Поэтический взгляд Чухонцева не только ретроспективен – удивительны по красоте и неординарности мысленные наблюдения прошлого над будущим:

«Как странно, однако, из давности лет // увидеть: мы живы, а нас уже нет».  При кажущейся абсолютной неразрешимости диалектических «смесей» из пёстрых красок меняющихся дней, из тысячелетий перевоплощения старых форм в новые, поэт выносит собственные вневременные архетипы человека – «дегустатора октав» (музыканта и поэта), мореплавателя, исследователя, царя и убийцы. «Личины меняя, он тот же, что был // Амо и Арсений под сению крыл».


Наступает время союза «полюсов»: Севера и Юга, Востока и Запада, уверенности и сомнения, разума и сердца. Это время услышать и прислушаться, думать, не пренебрегая чувством и не теряя хода мысли. Ощущение личной свободы находится в тесной взаимосвязи с чувством сопричастности к нынешним и предшествующим поколениям, и потому поэт раздумывает:

Когда бы знать, зачем свободой
я так невольно дорожу,
тогда как самому — ни йотой —
себе же не принадлежу.

(«Чаадаев на Басманной», 1968)



У каждого творца своя формула успеха, своё «благодарное время» триумфа, которое, к счастью, наступило для Олега Чухонцева при жизни. Его книги  продолжают издаваться, пользуются успехом читателей и заслуживают симпатии критиков. Пронесённые через годы ненужности поэтические труды нашли своих многочисленных отзывающихся всем сердцем читателей. И это служит прямым доказательством того, что двадцать первый век опроверг прежние страхи и возгласы о смерти искусства.
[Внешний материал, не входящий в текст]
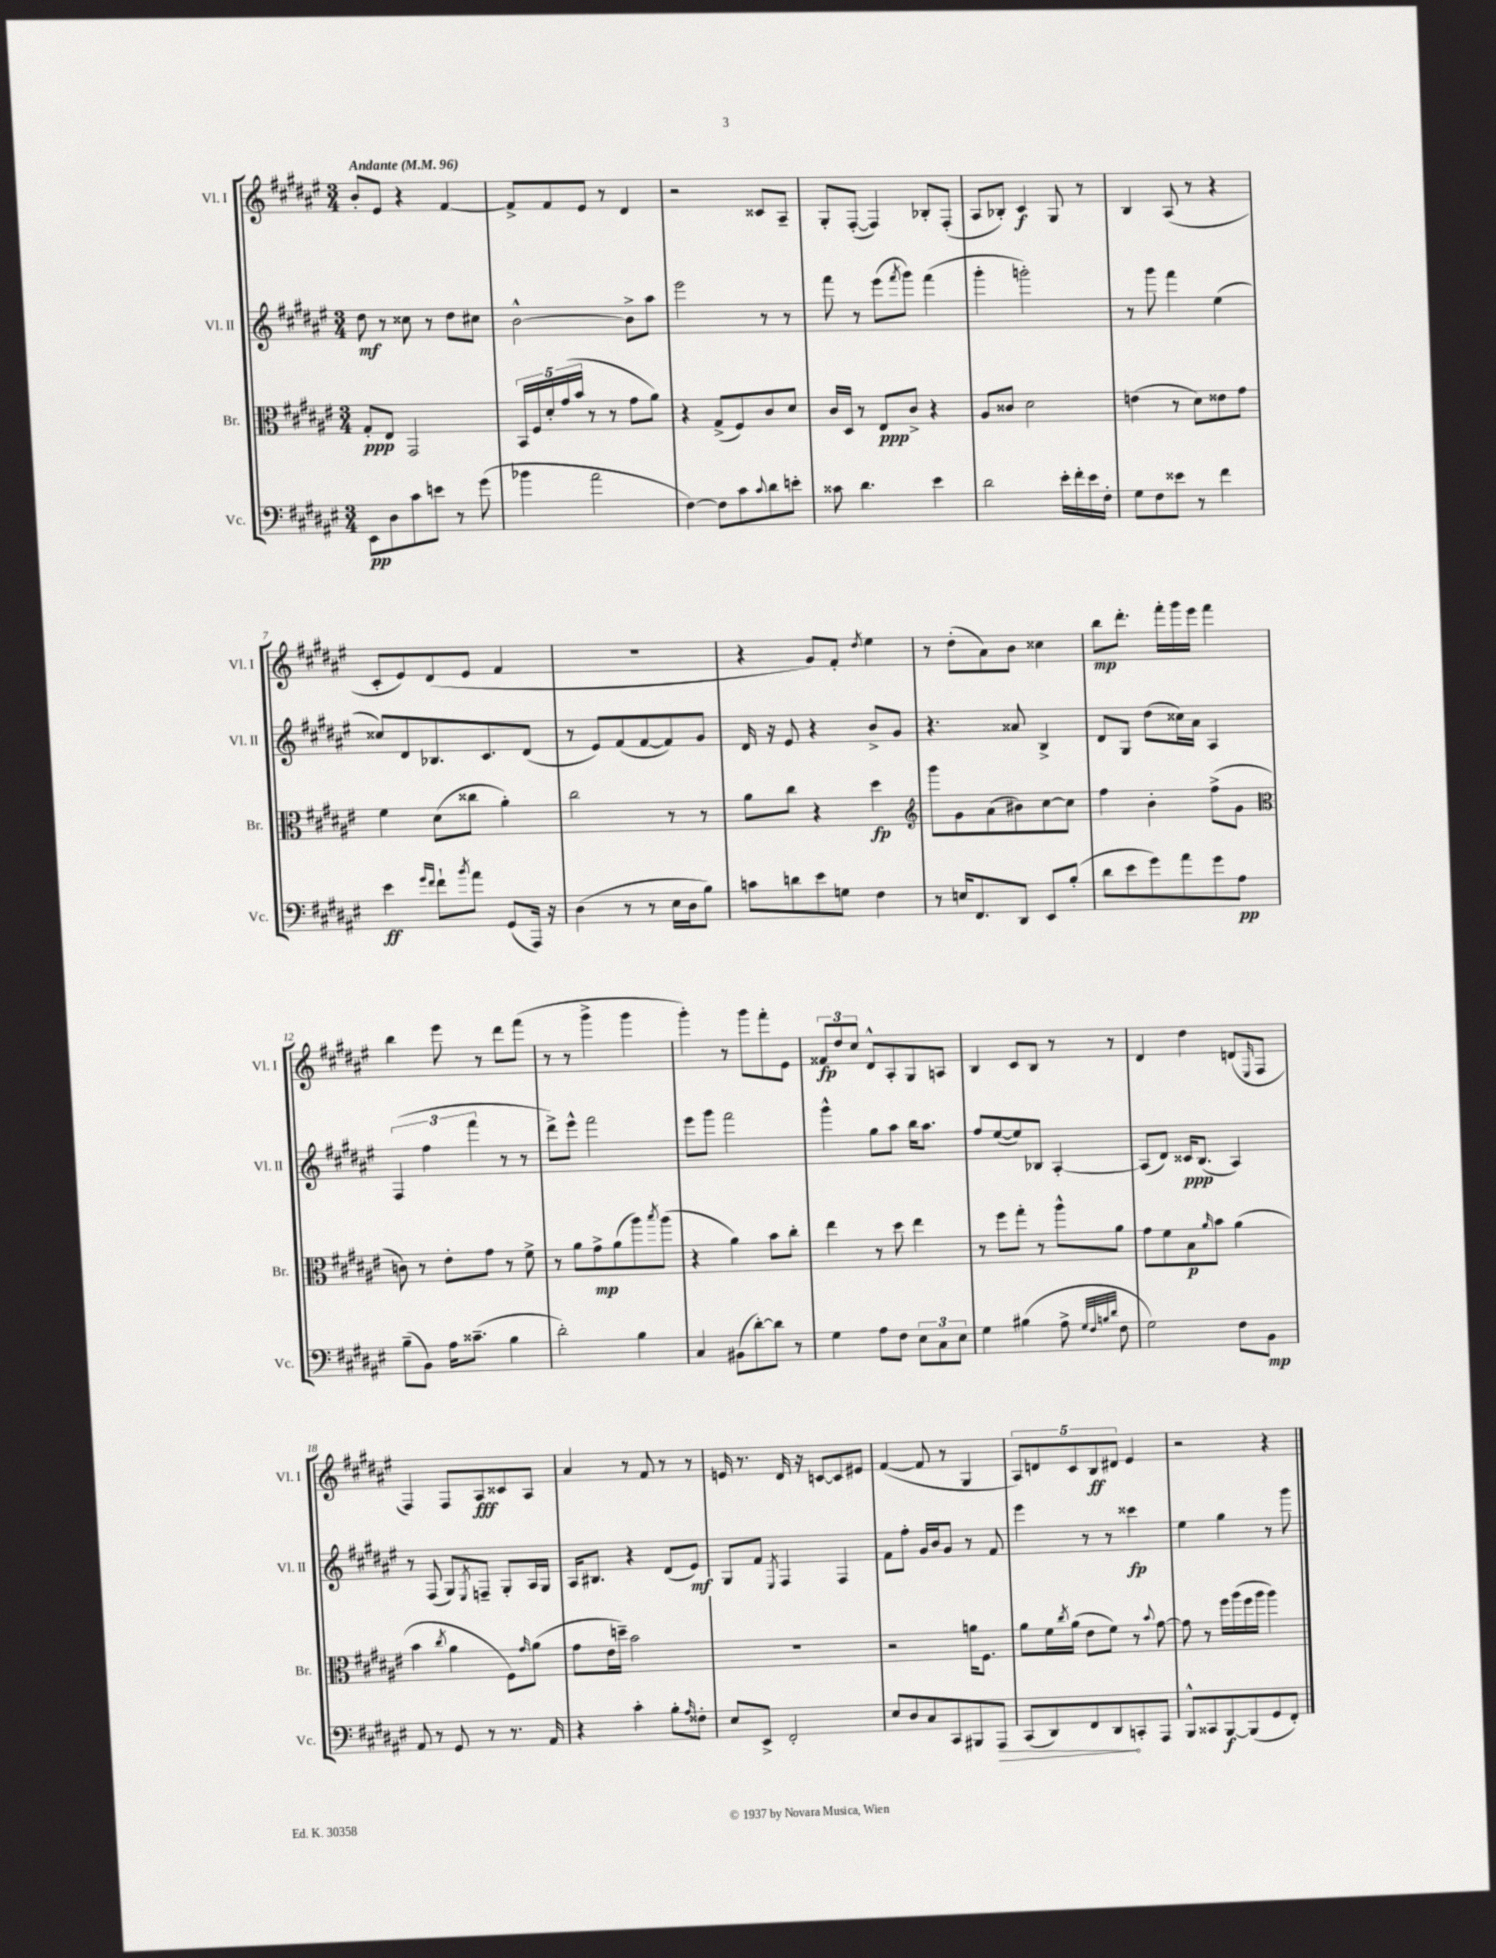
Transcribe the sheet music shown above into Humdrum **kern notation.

Нам предоставлен шанс идти в новую эру, не начиная всё с нуля, но (перефразируя Ньютона) взлетая с плеч титанов, имея за собственными плечами богатейший опыт традиций и отступления от них.
Пожелаем Олегу Григорьевичу Чухонцеву здоровья, долгих лет жизни и новых вдохновенных стихов!


Друзья дорогие, да будет вам в мире светло!
Сойдёмся на зрелости лет в одиночестве тесном.
Товарищи верные, нас не случайно свело
на поприще гибельном, но как и в юности честном.